Malgré les défaillances majeures qu’ils allèguent, ils utilisent ce système de chauffage et d’eau chaude depuis près de trois années, sans modification ou intervention d’un autre professionnel du secteur.
En ces conditions, M. et Mme [B] n’établissent aucun manquement de M. [J] [X] qui caractériserait une exception d’inexécution et leur permettrait de se délier de leur obligation essentielle en paiement, alors qu’au contraire M. [J] [X] justifie avoir rempli l’intégralité de ses obligations contractuelles.
Il convient donc de confirmer le jugement déféré en ce qu’il a condamné Mme [D] [A] épouse [B] et M. [P] [B] à verser à M. [J] [X] la somme de 14.164,50 euros au titre du paiement de la facture n°0220 avec intérêts au taux légal à compter du 12 mai 2021, débouté Mme [D] [A] épouse [B] et M. [P] [B] de leur demande reconventionnelle en résolution de la vente et de leurs demandes formulées en conséquence.
Sur les dépens
En application des dispositions de l’article 696 du code de procédure civile, la partie perdante est condamnée aux dépens.
La décision déférée sera confirmée en ce qu’elle a mis à la charge de M. et Mme [B], succombant en première instance, la charge des dépens de première instance.

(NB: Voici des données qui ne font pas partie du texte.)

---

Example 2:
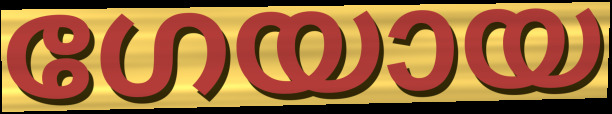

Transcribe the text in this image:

ഗേയായ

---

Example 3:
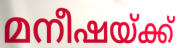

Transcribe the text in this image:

മനീഷയ്ക്ക്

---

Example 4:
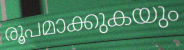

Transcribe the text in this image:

രൂപമാക്കുകയും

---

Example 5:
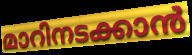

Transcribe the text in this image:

മാറിനടക്കാൻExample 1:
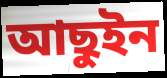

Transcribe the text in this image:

আছুইন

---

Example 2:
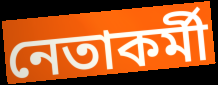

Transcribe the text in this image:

নেতাকর্মী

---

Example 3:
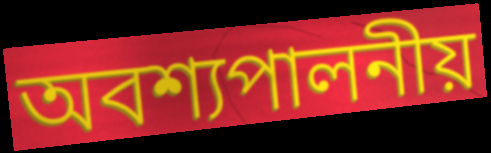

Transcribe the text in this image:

অবশ্যপালনীয়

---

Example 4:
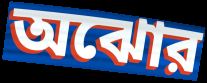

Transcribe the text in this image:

অঝোর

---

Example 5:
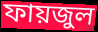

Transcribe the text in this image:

ফায়জুল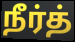
நீர்த்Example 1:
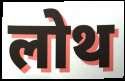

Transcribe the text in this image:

लोथ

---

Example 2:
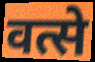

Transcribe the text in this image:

वत्से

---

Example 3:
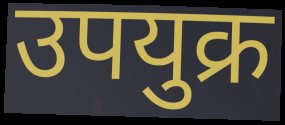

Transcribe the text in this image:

उपयुक्र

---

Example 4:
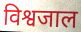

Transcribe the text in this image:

विश्वजाल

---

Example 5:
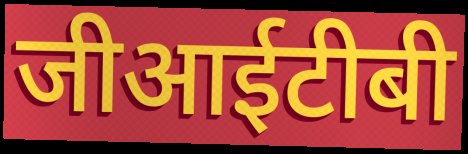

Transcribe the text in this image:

जीआईटीबीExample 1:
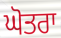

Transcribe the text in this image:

ਘੋਤਰਾ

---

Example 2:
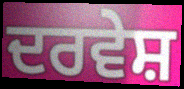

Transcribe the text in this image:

ਦਰਵੇਸ਼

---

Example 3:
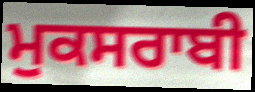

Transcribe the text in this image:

ਮੁਕਸਰਾਬੀ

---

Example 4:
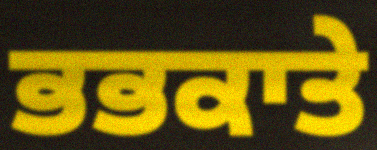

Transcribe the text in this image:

ਭਭਕਾਤੇ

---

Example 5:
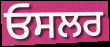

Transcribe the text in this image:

ਓਸਲਰ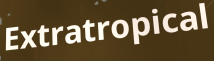
Extratropical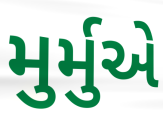
મુર્મુએ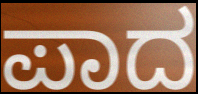
ಪಾದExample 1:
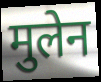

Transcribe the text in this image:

मुलेन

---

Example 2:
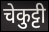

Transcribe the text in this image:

चेकुट्टी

Les mêmes raisons conduisent à mettre à la charge de M. et Mme [B], qui succombent en appel, la charge des dépens d’appel.
Sur les dispositions de l’article 700 du code de procédure civile
Il apparaît inéquitable de laisser à la charge de M. [J] [X] les frais exposés par lui dans le cadre de la procédure et non compris dans les dépens.

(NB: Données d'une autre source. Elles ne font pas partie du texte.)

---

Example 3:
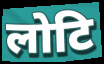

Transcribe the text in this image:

लोटि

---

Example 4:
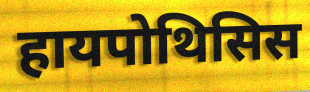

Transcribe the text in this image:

हायपोथिसिस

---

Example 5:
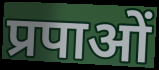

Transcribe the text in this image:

प्रपाओंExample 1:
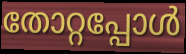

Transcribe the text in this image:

തോറ്റപ്പോൾ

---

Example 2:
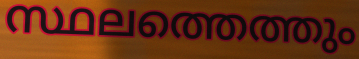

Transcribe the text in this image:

സ്ഥലത്തെത്തും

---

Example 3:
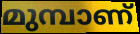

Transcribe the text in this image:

മുമ്പാണ്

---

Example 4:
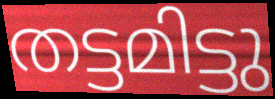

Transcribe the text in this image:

തട്ടമിട്ടു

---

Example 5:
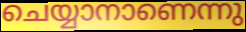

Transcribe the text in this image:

ചെയ്യാനാണെന്നു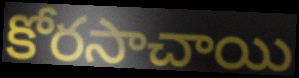
కోరసాచాయిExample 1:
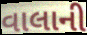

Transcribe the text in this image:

વાલાની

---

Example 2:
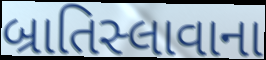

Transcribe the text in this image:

બ્રાતિસ્લાવાના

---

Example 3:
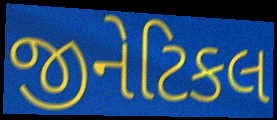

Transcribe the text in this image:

જીનેટિકલ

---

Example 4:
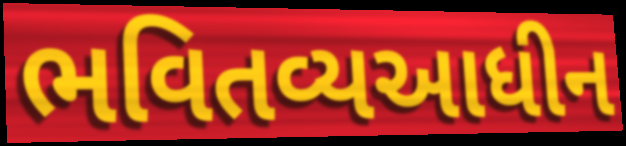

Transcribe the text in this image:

ભવિતવ્યઆધીન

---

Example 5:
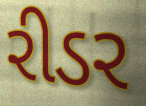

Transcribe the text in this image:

રીડરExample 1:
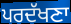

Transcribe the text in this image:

ਪਰਦੱਖਣਾ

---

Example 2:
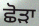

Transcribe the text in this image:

ਛੋੜਾ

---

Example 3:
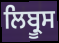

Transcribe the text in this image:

ਲਿਬ੍ਰੂਸ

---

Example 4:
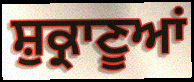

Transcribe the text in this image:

ਸ਼ੁਕ੍ਰਾਣੂਆਂ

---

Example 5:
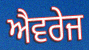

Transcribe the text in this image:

ਐਵਰੇਜ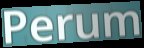
PerumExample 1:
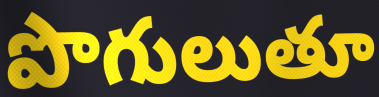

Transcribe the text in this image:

పొగులుతూ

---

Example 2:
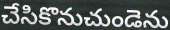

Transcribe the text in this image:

చేసికొనుచుండెను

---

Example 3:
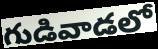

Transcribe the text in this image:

గుడివాడలో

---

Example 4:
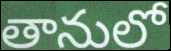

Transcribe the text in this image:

తానులో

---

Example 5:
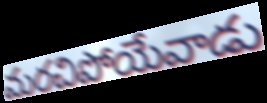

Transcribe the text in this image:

మరచిపోయేవాడు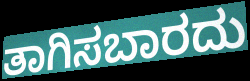
ತಾಗಿಸಬಾರದುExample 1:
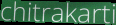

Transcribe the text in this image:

chitrakarti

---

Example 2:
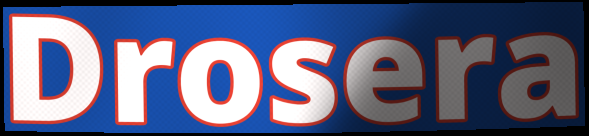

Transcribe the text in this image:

Drosera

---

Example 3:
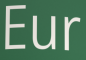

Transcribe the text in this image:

Eur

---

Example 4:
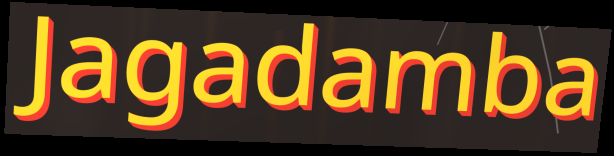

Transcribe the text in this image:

Jagadamba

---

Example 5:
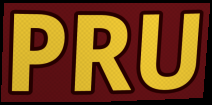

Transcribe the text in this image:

PRUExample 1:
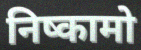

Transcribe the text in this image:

निष्कामो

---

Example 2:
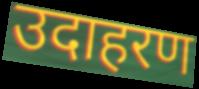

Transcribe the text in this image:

उदाहरण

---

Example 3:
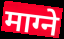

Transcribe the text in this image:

माग्ने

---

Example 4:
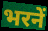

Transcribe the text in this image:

भरनें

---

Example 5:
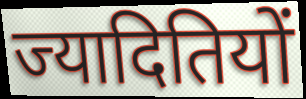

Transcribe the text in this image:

ज्यादितियों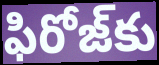
ఫిరోజ్‌కుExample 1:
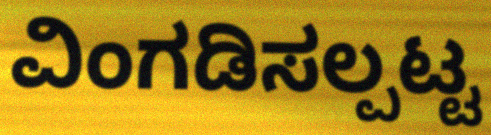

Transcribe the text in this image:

ವಿಂಗಡಿಸಲ್ಪಟ್ಟ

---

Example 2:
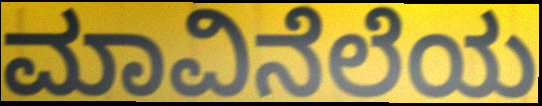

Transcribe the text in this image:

ಮಾವಿನೆಲೆಯ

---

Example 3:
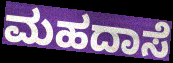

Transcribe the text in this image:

ಮಹದಾಸೆ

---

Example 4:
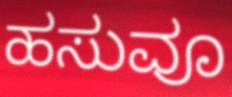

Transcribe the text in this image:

ಹಸುವೂ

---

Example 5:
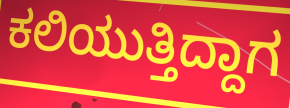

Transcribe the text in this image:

ಕಲಿಯುತ್ತಿದ್ದಾಗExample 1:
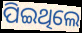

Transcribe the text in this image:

ପିଇଥିଲେ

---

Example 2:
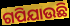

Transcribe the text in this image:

ଗପିଯାଉଛି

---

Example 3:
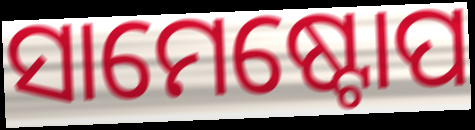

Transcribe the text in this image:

ସାମେଷ୍ଟୋପ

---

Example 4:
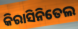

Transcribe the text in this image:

କିରାସିନିତେଲ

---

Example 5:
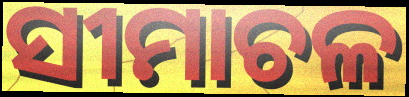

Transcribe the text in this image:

ସୀମାଚଳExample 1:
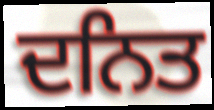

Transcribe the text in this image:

Par conséquent, la décision déférée sera confirmée en ce qu’elle a condamné M. et Mme [B] à lui payer la somme de 3.000 euros en application des dispositions de l’article 700 du code de procédure civile.

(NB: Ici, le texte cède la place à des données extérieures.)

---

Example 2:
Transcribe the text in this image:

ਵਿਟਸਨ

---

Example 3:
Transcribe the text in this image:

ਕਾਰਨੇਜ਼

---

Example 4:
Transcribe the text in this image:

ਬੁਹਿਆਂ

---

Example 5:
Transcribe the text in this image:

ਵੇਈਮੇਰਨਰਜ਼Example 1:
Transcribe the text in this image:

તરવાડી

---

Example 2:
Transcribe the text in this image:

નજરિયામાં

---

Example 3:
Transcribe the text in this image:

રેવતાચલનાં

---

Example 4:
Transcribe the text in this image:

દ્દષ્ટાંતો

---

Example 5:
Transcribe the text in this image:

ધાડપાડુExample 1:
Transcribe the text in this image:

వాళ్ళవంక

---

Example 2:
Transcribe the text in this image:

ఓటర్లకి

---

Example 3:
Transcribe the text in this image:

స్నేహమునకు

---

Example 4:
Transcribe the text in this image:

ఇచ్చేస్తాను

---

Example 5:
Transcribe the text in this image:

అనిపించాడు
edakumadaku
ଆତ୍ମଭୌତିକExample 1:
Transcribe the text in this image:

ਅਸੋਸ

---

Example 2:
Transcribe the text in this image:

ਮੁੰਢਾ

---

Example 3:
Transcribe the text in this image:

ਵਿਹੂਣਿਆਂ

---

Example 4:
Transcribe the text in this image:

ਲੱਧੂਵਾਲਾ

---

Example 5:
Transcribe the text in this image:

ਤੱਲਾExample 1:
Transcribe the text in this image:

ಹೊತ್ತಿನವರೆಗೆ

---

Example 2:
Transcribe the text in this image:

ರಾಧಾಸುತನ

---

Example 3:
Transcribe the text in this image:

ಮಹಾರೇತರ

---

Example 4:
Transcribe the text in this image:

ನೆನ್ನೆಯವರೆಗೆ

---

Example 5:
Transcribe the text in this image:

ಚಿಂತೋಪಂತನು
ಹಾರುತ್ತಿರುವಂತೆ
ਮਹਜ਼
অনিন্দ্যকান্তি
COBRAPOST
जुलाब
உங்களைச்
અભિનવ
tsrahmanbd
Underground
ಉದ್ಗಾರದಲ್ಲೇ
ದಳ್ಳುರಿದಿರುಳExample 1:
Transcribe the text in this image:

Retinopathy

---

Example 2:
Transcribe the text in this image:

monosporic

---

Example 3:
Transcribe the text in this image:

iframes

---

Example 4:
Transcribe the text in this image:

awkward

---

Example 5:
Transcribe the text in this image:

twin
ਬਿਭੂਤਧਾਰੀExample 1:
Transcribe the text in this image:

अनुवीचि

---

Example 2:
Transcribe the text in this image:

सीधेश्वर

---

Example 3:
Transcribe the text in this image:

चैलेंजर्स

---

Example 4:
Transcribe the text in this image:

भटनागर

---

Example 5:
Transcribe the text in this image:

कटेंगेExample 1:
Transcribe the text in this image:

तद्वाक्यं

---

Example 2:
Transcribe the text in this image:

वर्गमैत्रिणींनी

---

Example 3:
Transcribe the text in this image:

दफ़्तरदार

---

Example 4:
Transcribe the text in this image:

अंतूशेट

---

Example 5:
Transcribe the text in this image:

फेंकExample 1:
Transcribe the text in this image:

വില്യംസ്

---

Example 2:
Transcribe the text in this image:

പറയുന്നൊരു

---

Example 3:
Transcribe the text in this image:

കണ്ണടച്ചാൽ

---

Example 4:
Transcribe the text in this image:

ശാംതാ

Pour les mêmes raisons, M. et Mme [B] seront condamnés à payer à M. [J] [X] la somme de 3.000 euros en application des dispositions de l’article 700 du code de procédure civile en cause d’appel.
PAR CES MOTIFS,
La cour, statuant publiquement, par arrêt contradictoire, par mise à disposition de l’arrêt au greffe, les parties en ayant été préalablement avisées dans les conditions prévues au deuxième alinéa de l’article 450 du code de procédure civile, après en avoir délibéré conformément à la loi,
Déclare recevable l’appel interjeté par Mme [D] [A] épouse [B] et M. [P] [B] le 14 septembre 2023 à l’encontre de la décision rendue le 5 septembre 2023 par le tribunal judiciaire du PUY-EN-VELAY ;
Confirme le jugement déféré en toutes ses dispositions ;
Y ajoutant,
Condamne Mme [D] [A] épouse [B] et M. [P] [B] à payer à M. [J] [X] la somme de 3.000 euros sur le fondement des dispositions de l’article 700 du code de procédure civile en cause d’appel ;
Condamne Mme [D] [A] épouse [B] et M. [P] [B] au paiement des dépens d’appel.